HyperLight demonstrates Integrated Optical Engine to Push Data at Terabits per Second
Engineers from HyperLight, a leader in the commercialization of thin-film lithium niobate (LN) photonic integrated circuits (PICs), have achieved breakthrough voltage-bandwidth performances in integrated electro-optic modulators.
The broadband electro-optic PIC could lead to orders of magnitude energy consumption reduction for next generation optical networking.
Energy consumption in optical networking for ethernet, data centers and 5G is soaring as a result of the rapidly growing data traffic. This is because of the limited performance of existing electro-optic modulators, the key element in converting data from the electrical to optical domain at high speed for optical networks.
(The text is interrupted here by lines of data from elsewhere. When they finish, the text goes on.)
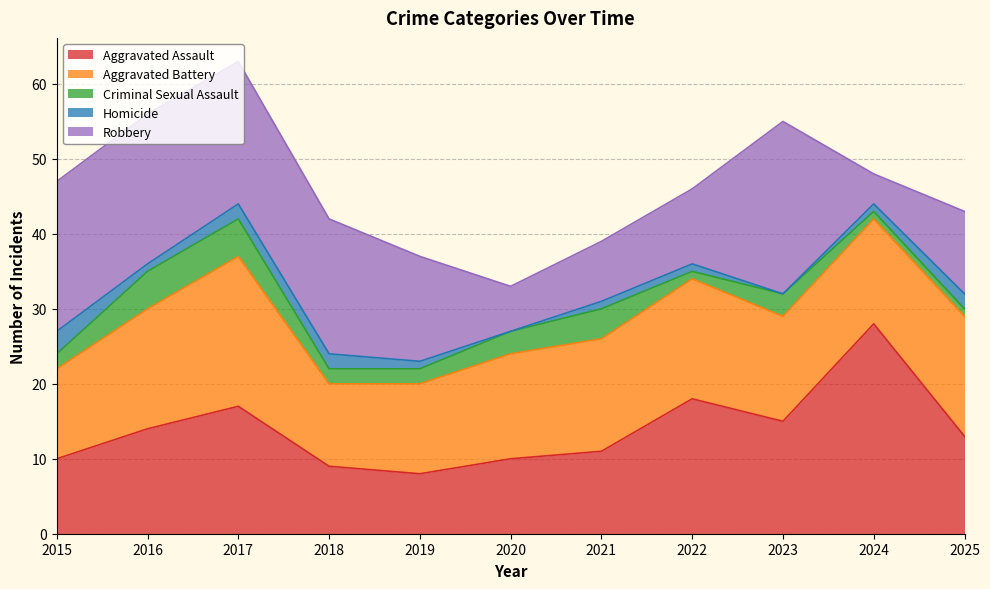

Reading left to right, transcribe all the data shown in this chart.

Aggravated Assault: 2015=10	2016=14	2017=17	2018=9	2019=8	2020=10	2021=11	2022=18	2023=15	2024=28	2025=13
Aggravated Battery: 2015=12	2016=16	2017=20	2018=11	2019=12	2020=14	2021=15	2022=16	2023=14	2024=14	2025=16
Criminal Sexual Assault: 2015=2	2016=5	2017=5	2018=2	2019=2	2020=3	2021=4	2022=1	2023=3	2024=1	2025=1
Homicide: 2015=3	2016=1	2017=2	2018=2	2019=1	2020=0	2021=1	2022=1	2023=0	2024=1	2025=2
Robbery: 2015=20	2016=20	2017=19	2018=18	2019=14	2020=6	2021=8	2022=10	2023=23	2024=4	2025=11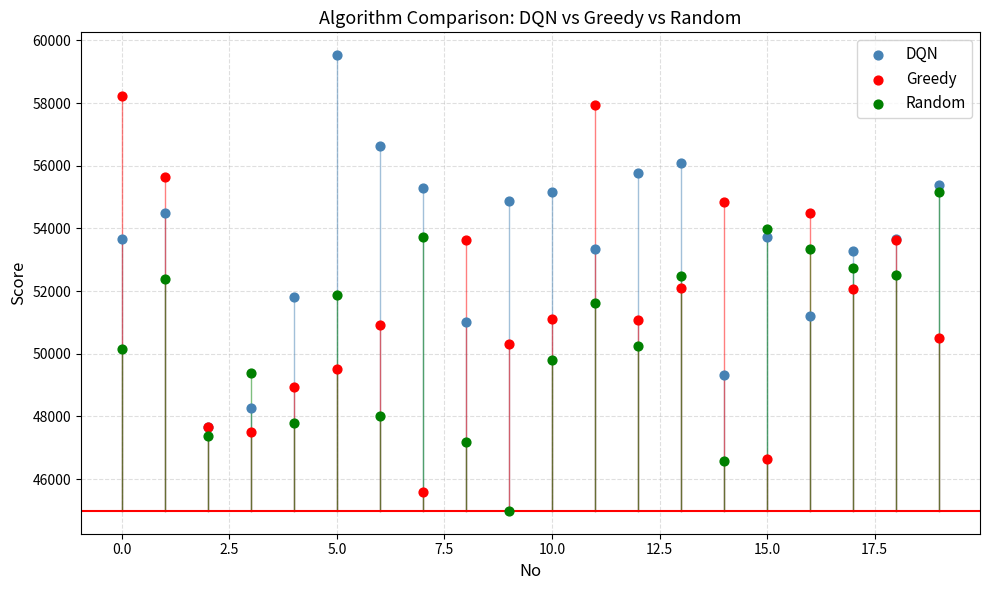

Which series has the widest spread of Y values?

Greedy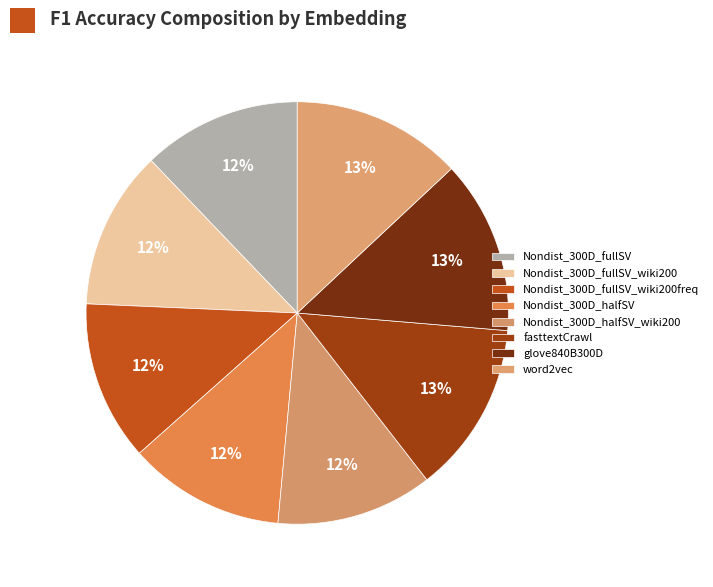

Is there any slice that represents more than half of the pie?

No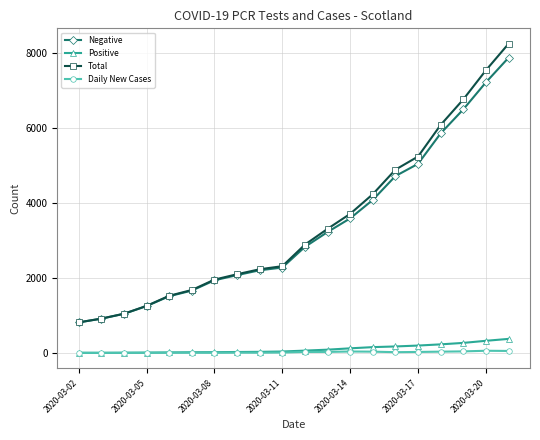

What is the maximum value shown in the chart?

8259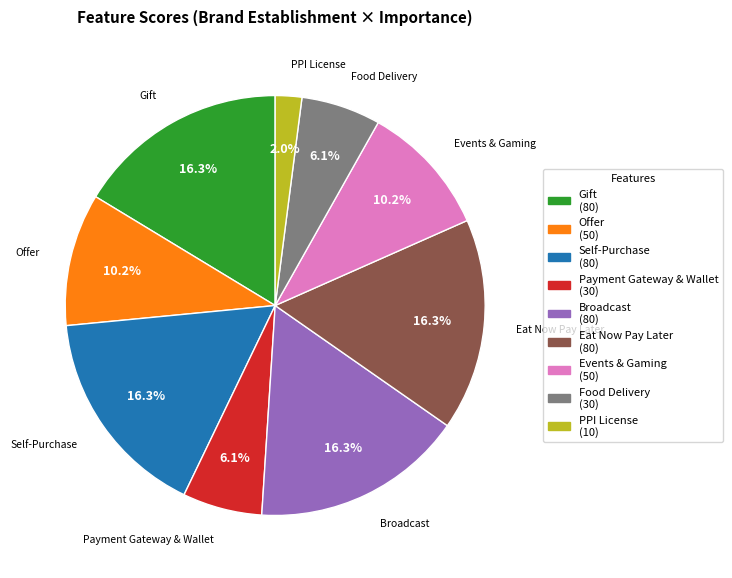

Count the number of slices in the pie.

9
Current electro-optic modulators require extremely high radio-frequency (RF) driving voltages (> 5 V) as the analog bandwidth in ethernet ports approaches 100 GHz for future terabits per sec capacity transceivers. In comparison, a typical CMOS RF modulator driver delivers less than 0.5 V at such frequencies. Compound semiconductor modulator drivers can deliver voltage > 1 V at significantly increased cost and energy consumption but still fall short to meet the optimum driving voltage. The limited voltage-bandwidth performance in electro-optic modulators poses a serious challenge for meeting tight power consumption requirements from network builders.
To solve this problem, HyperLight designed an integrated electro-optic modulator capable of achieving sub-volt modulators with a 3-dB bandwidth > 100 GHz, a previously impossible voltage-bandwidth achievement. The results are described in a manuscript entitled “Breaking voltage-bandwidth limits in integrated lithium niobate modulators using micro-structured electrodes,” published in Optica on March 8th, 2021.
“We believe the significantly improved electro-optic modulation performance in our integrated LN platform will lead to a paradigm shift for both analog and digital ultra-high speed RF links,” said Mian Zhang, author, CEO of HyperLight. “For example, using sub-volt modulators for digital applications, high speed electronic drivers may have largely reduced gain-bandwidth requirements or possibly be completely bypassed with modulators directly driven from electronic processors. This would save building and running costs for network operators. For RF links, the low-voltage, high bandwidth and excellent optical power handling ability could enable sensitive and low noise millimeter wave (mmWave) photonic links in ultrahigh-frequency bands.”
Thin-film LN modulators with low voltages and large bandwidths are driving the next generation electro-optic solutions. Achieving sub-volt and mmWave-level bandwidth performances while preserving linear responses, high extinction ratios, high optical power handling ability, and low optical losses eliminate previous tradeoffs of power and speed. LN, in its traditional bulk form, is commercially deployed for high performance backbone optical networks due to its superior intrinsic nonlinear material properties that allow linear and high speed electro-optic modulation. The traditional discrete solution has been limited to high-cost, large sizes and limited bandwidth due to the lack of integration. The thin-film integrated solution that HyperLight is developing combines the superior proven material property of LN with a CMOS-like simple and scalable integration process enabling extreme performances at low-cost. The reported breakthrough design could meet the critical bandwidth, power consumption, integration and cost demand of next generation optical networking systems for decades to come.
HyperLight was formed in 2018 and received seed investment from The Engine, an early stage venture firm spun out of MIT and focused on Tough Tech. HyperLight is pioneering the commercialization of LN PICs and has served many industrial and academic customers with applications spanning datacom, telecom, quantum and metrology in the US and around the world with ultrahigh performance LN PICs since its inception.